KEGIATAN 1: Ketik ulang bagian potongan teks mulai dari kata-kata "Thu Sep 22, 2011 5:09 pm" dan berhenti setelah kata-kata "utk semua...ira(bunda azwar)".
KEGIATAN 2: Menurut potongan teks, kapan Azwar akan menjalani operasi tumornya?
KEGIATAN 3:
Tentukan apakah tiap pernyataan ini sesuai dengan potongan teks. Jawab ya atau tidak, lalu kutip kata-kata dari teks yang menjadi penentunya.
(a) Keluarga berharap pembedahan saja sudah cukup.
(b) Pesan itu dikirim pada hari Jumat.
(c) Operasi Azwar dijadwalkan pada pagi hari.

POTONGAN TEKS:

Mohon doa operasi tumor azwar 3 hari lagi

Posted by: "Ira Wardhani" ira_azwar@yahoo.com   ira_azwar

Thu Sep 22, 2011 5:09 pm (PDT)



Dear all.. Kami sekeluarga mhn doanya utk azwar.insy senin pagi tgl 26 sept akan menjalani operasi tumornya..mudah2an berjalan lancar dan hasilnya tentu kami berharap cukup dg pembedahan saja sudah selesai..hiks tdk bisa membayangkan jk hrs radiasi dsb..oh ya dlm hal ini bgm saya bisa menjadi smart parents ya..mengingat pasti byk obat yg diberikan?RUM atau tdk Rum spt sulit utk belajar dlm situasi begini...cuma bisa bersabar dan berdoa .makasih banyak utk semua...ira(bunda azwar)

CUPLIKAN DATA:

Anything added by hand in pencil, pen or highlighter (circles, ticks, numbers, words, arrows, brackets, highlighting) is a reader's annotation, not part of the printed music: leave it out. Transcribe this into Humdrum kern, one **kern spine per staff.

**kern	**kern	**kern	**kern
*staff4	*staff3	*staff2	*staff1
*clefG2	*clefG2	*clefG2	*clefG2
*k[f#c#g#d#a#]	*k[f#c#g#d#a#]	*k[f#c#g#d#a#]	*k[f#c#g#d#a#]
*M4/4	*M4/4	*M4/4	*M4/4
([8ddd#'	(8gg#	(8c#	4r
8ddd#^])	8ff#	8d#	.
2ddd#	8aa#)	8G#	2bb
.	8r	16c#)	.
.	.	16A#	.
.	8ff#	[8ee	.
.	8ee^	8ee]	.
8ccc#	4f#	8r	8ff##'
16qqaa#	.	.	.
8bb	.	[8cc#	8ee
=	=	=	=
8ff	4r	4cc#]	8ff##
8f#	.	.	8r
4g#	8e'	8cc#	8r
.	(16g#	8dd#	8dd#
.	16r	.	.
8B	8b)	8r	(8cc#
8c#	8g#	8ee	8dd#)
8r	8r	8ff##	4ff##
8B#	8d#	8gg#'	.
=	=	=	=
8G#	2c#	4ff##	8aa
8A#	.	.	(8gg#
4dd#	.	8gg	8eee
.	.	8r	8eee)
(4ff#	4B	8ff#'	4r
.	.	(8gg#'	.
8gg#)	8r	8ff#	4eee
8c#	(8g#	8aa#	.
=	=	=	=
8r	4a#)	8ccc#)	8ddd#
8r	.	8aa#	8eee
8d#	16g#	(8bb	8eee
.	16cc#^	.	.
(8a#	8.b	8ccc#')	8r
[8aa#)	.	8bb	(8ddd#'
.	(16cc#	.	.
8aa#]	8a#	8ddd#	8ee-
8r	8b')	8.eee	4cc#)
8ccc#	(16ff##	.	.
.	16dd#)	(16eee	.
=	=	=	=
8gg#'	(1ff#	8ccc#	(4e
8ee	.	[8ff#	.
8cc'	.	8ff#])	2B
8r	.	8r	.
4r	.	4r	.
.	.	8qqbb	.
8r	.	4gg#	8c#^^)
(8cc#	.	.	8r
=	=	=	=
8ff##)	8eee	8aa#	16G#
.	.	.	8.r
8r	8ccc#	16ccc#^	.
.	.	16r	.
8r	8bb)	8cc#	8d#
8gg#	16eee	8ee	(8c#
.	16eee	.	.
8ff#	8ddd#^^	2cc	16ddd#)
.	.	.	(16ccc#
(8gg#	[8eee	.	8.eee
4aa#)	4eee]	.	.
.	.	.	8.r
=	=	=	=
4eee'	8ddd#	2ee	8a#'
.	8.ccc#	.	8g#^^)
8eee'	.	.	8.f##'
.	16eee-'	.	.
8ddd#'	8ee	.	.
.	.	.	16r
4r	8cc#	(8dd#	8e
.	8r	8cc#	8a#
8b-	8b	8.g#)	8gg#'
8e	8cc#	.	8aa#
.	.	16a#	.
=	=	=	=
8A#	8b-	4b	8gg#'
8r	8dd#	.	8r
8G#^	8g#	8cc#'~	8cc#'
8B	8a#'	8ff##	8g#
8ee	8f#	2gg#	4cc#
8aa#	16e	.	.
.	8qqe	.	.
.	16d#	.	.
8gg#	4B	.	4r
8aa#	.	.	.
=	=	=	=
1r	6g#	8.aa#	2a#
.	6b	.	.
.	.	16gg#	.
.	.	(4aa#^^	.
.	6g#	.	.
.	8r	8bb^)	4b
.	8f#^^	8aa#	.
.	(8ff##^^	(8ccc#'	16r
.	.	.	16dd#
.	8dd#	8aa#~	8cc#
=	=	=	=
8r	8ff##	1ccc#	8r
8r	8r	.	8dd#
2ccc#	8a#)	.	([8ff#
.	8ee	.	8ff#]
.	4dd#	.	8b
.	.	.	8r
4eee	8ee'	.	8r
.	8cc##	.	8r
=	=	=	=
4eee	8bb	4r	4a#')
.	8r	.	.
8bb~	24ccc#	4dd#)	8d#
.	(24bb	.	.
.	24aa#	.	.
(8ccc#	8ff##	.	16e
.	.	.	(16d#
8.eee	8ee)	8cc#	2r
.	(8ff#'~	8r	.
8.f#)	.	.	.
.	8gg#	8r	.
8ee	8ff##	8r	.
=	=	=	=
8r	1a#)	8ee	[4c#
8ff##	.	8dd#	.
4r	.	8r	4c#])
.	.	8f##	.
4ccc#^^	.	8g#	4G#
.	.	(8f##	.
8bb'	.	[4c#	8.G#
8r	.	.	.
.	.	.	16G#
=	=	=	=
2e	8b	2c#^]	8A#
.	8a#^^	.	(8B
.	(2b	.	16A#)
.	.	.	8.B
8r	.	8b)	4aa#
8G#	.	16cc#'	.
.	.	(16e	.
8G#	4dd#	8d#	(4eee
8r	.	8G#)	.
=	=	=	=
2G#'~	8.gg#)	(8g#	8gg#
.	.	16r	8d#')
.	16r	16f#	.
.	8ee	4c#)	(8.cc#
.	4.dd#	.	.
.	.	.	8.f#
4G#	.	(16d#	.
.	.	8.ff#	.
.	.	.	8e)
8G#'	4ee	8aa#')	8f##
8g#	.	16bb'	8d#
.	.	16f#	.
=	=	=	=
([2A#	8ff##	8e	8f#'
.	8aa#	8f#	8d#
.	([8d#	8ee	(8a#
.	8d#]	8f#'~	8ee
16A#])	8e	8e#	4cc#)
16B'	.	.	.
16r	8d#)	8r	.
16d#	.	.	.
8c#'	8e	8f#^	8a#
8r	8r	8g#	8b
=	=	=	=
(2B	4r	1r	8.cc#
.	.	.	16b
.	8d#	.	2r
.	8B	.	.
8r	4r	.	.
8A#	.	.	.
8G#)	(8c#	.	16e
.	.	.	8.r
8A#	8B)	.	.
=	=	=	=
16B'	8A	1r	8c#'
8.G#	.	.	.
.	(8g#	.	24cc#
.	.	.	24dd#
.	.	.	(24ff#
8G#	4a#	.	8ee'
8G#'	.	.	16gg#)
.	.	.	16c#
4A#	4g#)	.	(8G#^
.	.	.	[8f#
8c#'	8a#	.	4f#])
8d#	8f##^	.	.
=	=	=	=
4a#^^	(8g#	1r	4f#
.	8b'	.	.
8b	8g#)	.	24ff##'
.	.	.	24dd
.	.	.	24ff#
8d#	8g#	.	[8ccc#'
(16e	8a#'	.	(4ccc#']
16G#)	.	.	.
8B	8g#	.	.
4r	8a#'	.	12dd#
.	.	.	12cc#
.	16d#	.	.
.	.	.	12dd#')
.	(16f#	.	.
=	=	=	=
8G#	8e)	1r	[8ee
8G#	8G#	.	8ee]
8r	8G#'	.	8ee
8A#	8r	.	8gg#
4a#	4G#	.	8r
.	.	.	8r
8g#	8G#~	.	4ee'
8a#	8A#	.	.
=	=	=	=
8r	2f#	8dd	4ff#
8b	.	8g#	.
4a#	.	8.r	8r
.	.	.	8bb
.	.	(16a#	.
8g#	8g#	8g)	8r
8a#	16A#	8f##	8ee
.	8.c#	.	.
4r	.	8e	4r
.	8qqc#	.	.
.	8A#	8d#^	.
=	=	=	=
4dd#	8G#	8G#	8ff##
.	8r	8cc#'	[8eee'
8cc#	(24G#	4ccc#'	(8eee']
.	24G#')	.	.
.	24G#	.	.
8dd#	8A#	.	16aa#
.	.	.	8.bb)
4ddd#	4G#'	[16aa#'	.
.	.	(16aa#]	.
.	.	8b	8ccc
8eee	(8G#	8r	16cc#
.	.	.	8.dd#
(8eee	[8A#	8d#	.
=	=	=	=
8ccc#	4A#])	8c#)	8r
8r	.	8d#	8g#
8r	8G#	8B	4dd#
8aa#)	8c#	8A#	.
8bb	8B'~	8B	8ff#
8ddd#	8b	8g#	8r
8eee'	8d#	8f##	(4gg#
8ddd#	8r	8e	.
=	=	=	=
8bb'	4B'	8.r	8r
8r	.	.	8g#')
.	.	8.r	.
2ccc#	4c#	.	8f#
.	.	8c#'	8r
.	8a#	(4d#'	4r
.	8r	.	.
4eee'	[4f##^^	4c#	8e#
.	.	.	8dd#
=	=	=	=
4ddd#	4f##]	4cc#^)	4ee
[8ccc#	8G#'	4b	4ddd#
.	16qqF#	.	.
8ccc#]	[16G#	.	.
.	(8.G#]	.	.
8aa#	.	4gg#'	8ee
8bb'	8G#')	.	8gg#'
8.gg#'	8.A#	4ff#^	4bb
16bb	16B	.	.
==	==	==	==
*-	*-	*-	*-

KOTAK JAWABAN 1:
Thu Sep 22, 2011 5:09 pm (PDT)



Dear all.. Kami sekeluarga mhn doanya utk azwar.insy senin pagi tgl 26 sept akan menjalani operasi tumornya..mudah2an berjalan lancar dan hasilnya tentu kami berharap cukup dg pembedahan saja sudah selesai..hiks tdk bisa membayangkan jk hrs radiasi dsb..oh ya dlm hal ini bgm saya bisa menjadi smart parents ya..mengingat pasti byk obat yg diberikan?RUM atau tdk Rum spt sulit utk belajar dlm situasi begini...cuma bisa bersabar dan berdoa .makasih banyak utk semua...ira(bunda azwar)

KOTAK JAWABAN 2: Senin pagi, tanggal 26 September.

KOTAK JAWABAN 3:
(a) Ya: "kami berharap cukup dg pembedahan saja sudah selesai"
(b) Tidak: "Thu Sep 22, 2011 5:09 pm (PDT)"
(c) Ya: "senin pagi tgl 26 sept akan menjalani operasi tumornya"